Mostly she accepted that. In ancient days she would have taken many lovers, too, and a king every year, to be sacrificed when the old year died. Now the world was different. Christians had a dream of fidelity, of one man and one woman, through life until death.
It was a dream more often honored in the breach than in the observance. Kings were worse sinners than any, and priests of the Church were not known for chastity, either, regardless of what their law might say.
Still there were times when Edith was ferociously jealous of any and all women who might have shared Henry's bed since Beltane night. She wanted him to remember her; to think only of her. To—
What? Come riding to the Isle and sweep her away? That would be all well and good, but he was a mere count. She was meant for a king.
He was the year-king—her year-king. Maybe she should sacrifice him on the Day of the Dead, or wait until Beltane came round again. Then he would be hers utterly, and no one else would ever have him.

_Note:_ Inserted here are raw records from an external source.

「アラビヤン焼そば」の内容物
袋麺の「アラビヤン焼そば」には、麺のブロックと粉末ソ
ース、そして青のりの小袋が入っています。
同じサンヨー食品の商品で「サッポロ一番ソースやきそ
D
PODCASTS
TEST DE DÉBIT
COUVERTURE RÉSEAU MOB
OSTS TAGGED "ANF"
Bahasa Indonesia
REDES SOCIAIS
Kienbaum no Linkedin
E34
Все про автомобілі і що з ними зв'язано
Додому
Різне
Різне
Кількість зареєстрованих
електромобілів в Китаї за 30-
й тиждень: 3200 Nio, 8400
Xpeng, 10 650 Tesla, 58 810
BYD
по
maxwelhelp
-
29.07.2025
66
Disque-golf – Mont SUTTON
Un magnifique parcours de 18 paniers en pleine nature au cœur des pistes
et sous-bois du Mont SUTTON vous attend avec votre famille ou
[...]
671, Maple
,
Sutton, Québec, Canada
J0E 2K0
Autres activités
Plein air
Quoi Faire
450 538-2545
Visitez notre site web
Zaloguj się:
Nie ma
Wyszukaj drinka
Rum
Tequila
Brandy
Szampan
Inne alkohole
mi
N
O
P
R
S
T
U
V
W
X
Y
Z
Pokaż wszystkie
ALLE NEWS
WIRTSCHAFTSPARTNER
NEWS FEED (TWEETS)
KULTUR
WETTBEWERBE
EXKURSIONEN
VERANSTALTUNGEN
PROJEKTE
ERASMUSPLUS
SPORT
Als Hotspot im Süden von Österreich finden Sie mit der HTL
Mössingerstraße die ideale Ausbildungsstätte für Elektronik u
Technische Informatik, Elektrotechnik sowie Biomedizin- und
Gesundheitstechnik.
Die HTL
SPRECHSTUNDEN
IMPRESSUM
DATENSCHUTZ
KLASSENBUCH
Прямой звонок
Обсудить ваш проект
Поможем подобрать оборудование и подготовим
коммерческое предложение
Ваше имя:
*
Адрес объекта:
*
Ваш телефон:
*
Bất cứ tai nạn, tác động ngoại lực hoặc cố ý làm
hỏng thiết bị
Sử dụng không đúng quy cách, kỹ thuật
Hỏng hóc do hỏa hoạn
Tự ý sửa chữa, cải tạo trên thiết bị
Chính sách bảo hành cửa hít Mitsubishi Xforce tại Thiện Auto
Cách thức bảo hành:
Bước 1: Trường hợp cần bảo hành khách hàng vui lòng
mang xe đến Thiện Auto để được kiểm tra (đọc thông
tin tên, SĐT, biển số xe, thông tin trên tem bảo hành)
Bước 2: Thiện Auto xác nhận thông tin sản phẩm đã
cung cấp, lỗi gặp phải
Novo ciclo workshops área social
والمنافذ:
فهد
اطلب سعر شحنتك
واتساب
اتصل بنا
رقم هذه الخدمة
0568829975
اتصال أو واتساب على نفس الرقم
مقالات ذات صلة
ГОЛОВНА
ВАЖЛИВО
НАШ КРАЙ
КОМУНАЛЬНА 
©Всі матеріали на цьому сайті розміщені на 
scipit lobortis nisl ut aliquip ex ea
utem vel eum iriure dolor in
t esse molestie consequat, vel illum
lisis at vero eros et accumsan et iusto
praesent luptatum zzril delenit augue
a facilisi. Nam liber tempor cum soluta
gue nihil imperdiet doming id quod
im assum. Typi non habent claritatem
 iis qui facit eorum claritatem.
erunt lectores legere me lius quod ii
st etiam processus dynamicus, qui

She was a little crazed. No doubt of that. And now the puca had spoken his words that made very little sense at all.
She was supposed to remember them. She finished what she was doing, slid the finished loaves into the oven to bake, and went on to the next of her duties. Whatever was coming, people still needed to eat.
 
“There now,” said the blue-eyed girl. She was not laughing, which was merciful of her. “Don't look so shocked. It happens to everyone.”
“Not to me,” Henry snarled. “It never happens to me.”
“I'm sure,” the girl said. She might not be laughing, but neither was she trying very hard to pretend she believed him.
It happened to be true. Henry rolled out of bed and snatched up his clothes, pulling them on so sharply the seams bade fair to give way.
They were well sewn. They held. The girl lay where he had left her, pale gold hair tumbled over her shoulders, taut breasts mocking him with their impudence. Her face was hardly more than a child's, but her eyes were old. “You'll get it back,” she said. “You'll forget her—or she'll come back to you. Maybe both.”
Henry stopped short. “I don't even know her name,” he said.
“That matters?”
He stared at her. His eye had fallen on her because—God help him—she looked like
her
. He had not had a woman since that night in the hedgerow—the longest he had gone without since he was a beardless boy. He should have been a rampant bull, not this useless, cursed thing.
“I know a charm,” the girl said. “Give me a penny and I'll get one for you.”
“What, you're a witch now?” Henry said. “You have a charm to make me a man again?”
“That's not what you want,” she said. “You want
her
. I'll get you something to bring you back to her.”
“If that could be done,” Henry said bitterly, “I would have done it.”
She looked hard at him. Her eyes widened slightly. “Ah,” she said. “So. Still—men don't have the art, not this kind. Either it's beneath them, or it's too high for them to see.”
She held out her hand. Henry was a fool, but he thrust a silver penny into it. She tested the penny with her sharp white teeth, and made it disappear—though where, since she was naked, he could not imagine. “You wait here,” she said.
She pulled on her shift and gown, plaited her hair quickly, and slipped out of the room.
Henry had no intention of waiting for her, but he had to admit he was curious. If she came back with an army of bravos intent on robbing him of the rest of his silver, well, he had defenses against that.
He sat on the bed. It was clean, which was not always the case in such places. It smelled of herbs and a faint, sharp tang of magic. Outside he heard people passing on the street, going to and from the market of Gloucester. The tavern downstairs was almost quiet. It was an odd time of day for drinkers: too early to carouse, too late to sleep.